◆ **What is needed**:
Could you reproduce every line of text in the records below word for word, leaving the pictures out?

┄┄┄┄┄┄

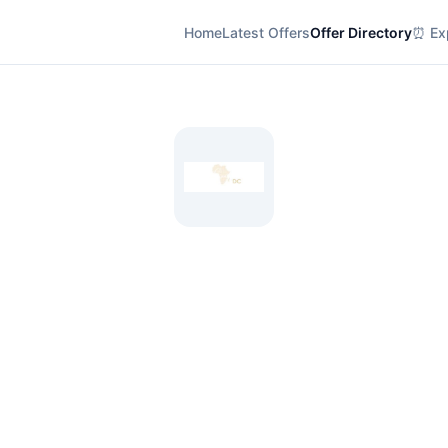
Home
Latest Offers
Offer Directory
⏰ Exp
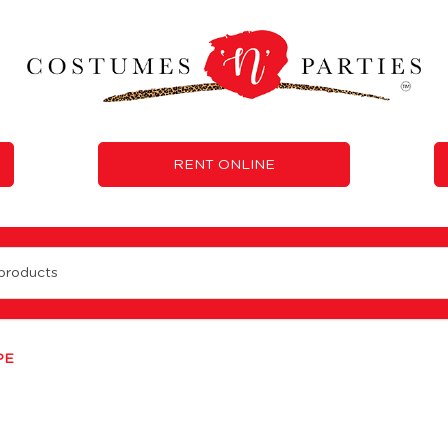
RENT ONLINE
PE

┄┄┄┄┄┄

◆ **Problem solution**:
Home
Latest Offers
Offer Directory
⏰ Exp
RENT ONLINE
PE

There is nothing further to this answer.